# Per-instance keypoint data
####
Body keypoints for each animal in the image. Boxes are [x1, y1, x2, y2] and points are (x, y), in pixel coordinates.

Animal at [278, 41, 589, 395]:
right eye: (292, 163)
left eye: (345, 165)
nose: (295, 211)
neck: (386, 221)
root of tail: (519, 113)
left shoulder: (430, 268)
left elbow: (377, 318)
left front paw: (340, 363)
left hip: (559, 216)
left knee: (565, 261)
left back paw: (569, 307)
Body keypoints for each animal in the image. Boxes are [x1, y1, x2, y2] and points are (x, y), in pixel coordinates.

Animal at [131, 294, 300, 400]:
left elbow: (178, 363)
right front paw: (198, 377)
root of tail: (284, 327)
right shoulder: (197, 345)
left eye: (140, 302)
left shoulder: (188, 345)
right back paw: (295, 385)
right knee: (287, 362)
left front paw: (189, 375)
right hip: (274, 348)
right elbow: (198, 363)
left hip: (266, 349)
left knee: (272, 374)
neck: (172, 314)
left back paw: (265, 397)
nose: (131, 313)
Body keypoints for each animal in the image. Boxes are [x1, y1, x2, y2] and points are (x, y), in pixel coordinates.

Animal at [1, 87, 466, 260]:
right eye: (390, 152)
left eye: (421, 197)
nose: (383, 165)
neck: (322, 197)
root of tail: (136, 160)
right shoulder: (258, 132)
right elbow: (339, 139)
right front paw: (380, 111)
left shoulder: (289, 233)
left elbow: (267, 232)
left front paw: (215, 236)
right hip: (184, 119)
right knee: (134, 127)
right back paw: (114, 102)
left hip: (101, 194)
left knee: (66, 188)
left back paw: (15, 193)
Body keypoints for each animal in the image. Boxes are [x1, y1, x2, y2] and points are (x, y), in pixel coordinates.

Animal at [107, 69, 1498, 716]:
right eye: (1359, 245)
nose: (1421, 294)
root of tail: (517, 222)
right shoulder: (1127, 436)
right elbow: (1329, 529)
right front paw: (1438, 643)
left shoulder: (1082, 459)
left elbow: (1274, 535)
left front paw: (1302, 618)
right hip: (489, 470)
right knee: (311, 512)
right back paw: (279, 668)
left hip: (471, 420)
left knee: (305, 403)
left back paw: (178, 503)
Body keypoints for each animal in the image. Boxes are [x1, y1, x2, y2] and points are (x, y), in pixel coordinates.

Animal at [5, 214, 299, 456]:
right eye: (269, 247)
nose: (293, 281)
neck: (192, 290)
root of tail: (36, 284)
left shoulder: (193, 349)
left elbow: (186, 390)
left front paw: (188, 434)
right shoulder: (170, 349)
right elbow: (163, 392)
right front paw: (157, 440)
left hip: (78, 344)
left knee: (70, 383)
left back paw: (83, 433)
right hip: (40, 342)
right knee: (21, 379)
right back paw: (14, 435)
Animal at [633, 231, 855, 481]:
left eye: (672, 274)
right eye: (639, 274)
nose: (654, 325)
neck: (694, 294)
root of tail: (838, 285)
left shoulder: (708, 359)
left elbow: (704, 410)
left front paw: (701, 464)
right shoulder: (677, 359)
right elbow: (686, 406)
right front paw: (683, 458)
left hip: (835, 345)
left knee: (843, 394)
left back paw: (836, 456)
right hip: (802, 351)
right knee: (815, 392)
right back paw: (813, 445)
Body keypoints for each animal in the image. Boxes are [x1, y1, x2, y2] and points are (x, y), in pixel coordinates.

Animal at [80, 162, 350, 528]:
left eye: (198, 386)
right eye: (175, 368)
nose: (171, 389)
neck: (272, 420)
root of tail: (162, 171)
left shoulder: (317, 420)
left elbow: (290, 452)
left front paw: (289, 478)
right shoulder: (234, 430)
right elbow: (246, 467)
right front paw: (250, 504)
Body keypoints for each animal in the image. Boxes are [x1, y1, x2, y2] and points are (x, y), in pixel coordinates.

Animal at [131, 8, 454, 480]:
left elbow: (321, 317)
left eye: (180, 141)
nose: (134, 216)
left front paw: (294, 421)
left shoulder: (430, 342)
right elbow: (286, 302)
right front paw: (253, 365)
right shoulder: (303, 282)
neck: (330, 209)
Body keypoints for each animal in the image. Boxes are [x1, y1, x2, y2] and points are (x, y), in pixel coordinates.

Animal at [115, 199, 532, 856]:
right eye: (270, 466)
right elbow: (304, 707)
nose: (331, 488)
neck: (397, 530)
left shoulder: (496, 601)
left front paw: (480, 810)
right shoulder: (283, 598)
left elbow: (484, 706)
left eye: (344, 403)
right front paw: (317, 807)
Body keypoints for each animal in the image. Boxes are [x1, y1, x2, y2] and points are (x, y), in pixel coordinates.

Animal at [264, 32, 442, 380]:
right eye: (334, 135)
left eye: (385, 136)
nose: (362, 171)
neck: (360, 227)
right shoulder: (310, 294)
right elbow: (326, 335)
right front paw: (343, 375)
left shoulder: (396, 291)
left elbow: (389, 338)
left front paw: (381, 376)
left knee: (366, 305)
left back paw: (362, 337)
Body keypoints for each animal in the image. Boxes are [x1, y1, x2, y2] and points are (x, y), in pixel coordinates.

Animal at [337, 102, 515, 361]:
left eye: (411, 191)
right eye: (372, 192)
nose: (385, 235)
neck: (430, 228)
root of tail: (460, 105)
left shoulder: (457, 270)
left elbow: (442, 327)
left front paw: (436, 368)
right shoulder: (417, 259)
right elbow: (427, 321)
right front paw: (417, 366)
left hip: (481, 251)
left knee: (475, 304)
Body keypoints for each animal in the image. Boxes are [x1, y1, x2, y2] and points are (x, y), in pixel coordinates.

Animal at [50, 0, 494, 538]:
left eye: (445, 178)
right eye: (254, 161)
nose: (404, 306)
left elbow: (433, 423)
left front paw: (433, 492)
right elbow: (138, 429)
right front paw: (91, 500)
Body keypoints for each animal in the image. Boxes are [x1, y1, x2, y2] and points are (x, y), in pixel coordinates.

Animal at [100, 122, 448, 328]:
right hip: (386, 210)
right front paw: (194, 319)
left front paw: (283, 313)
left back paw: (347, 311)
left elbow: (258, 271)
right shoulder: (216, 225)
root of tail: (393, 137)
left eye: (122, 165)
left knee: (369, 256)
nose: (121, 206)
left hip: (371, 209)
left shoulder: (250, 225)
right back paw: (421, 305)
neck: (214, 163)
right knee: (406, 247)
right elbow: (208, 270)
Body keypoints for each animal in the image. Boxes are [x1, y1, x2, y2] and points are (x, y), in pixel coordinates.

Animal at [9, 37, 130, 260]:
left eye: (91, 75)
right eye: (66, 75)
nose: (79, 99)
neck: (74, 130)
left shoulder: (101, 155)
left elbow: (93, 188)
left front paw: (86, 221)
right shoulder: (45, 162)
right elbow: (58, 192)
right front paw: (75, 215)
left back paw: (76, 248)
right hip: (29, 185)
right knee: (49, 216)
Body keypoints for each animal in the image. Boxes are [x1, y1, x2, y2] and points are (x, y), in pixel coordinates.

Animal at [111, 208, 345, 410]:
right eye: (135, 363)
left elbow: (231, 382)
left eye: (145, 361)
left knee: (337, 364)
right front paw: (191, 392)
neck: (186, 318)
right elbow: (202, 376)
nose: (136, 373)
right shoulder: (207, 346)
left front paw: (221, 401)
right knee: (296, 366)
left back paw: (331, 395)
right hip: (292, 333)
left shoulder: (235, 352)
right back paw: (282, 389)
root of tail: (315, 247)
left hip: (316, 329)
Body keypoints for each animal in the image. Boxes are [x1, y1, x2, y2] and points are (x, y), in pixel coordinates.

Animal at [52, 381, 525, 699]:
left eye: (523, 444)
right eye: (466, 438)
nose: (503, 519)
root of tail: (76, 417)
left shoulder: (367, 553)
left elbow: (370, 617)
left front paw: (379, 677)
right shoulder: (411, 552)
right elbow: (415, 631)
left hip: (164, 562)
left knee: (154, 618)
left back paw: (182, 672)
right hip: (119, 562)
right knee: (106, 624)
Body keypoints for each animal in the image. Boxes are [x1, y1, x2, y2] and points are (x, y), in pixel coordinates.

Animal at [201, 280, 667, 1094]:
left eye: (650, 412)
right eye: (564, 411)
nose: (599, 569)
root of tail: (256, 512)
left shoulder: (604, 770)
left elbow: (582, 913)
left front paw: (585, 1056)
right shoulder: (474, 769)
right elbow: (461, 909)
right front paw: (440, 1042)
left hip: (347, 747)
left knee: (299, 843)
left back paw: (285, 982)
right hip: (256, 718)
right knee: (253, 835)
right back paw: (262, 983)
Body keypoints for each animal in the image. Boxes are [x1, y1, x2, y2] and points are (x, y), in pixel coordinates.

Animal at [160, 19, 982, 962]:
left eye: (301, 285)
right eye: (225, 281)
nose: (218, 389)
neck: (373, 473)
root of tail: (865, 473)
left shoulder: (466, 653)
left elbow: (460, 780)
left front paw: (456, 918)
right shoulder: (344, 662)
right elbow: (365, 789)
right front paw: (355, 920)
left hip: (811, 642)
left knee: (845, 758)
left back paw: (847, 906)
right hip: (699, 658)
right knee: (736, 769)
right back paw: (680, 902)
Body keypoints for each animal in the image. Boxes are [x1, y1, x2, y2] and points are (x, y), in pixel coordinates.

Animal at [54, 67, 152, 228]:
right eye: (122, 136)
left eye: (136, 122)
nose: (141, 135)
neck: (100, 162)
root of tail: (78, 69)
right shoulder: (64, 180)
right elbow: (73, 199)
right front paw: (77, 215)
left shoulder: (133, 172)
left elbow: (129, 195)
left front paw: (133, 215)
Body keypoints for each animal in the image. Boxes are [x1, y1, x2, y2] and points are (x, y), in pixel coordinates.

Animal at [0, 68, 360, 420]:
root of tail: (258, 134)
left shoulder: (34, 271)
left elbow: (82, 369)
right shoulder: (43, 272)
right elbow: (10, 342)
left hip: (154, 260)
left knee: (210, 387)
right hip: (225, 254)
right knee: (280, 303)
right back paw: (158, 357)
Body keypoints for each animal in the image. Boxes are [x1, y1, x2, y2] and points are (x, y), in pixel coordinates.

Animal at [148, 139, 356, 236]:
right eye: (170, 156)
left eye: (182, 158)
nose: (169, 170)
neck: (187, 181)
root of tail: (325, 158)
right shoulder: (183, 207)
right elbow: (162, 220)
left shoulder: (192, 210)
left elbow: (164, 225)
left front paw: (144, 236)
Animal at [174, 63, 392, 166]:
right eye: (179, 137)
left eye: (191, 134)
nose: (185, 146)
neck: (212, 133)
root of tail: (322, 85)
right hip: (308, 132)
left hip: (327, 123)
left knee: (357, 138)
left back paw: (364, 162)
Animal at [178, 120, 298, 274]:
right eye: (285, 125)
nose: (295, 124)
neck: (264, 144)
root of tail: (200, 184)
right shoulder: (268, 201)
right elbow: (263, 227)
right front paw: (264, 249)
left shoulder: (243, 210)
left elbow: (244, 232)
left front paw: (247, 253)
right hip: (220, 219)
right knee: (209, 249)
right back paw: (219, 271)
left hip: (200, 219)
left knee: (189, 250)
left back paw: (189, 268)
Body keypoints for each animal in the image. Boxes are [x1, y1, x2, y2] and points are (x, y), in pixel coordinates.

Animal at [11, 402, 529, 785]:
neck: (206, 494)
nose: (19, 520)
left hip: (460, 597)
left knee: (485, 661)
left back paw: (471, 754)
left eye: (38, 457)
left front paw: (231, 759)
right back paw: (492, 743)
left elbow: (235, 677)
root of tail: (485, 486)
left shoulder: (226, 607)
####
# Instructions to follow
The entries above hold a line with "right elbow: (1329, 529)" and a later line with "left back paw: (178, 503)". Write out exactly those lines and all lines between, nothing more.

# Completed task
right elbow: (1329, 529)
right front paw: (1438, 643)
left shoulder: (1082, 459)
left elbow: (1274, 535)
left front paw: (1302, 618)
right hip: (489, 470)
right knee: (311, 512)
right back paw: (279, 668)
left hip: (471, 420)
left knee: (305, 403)
left back paw: (178, 503)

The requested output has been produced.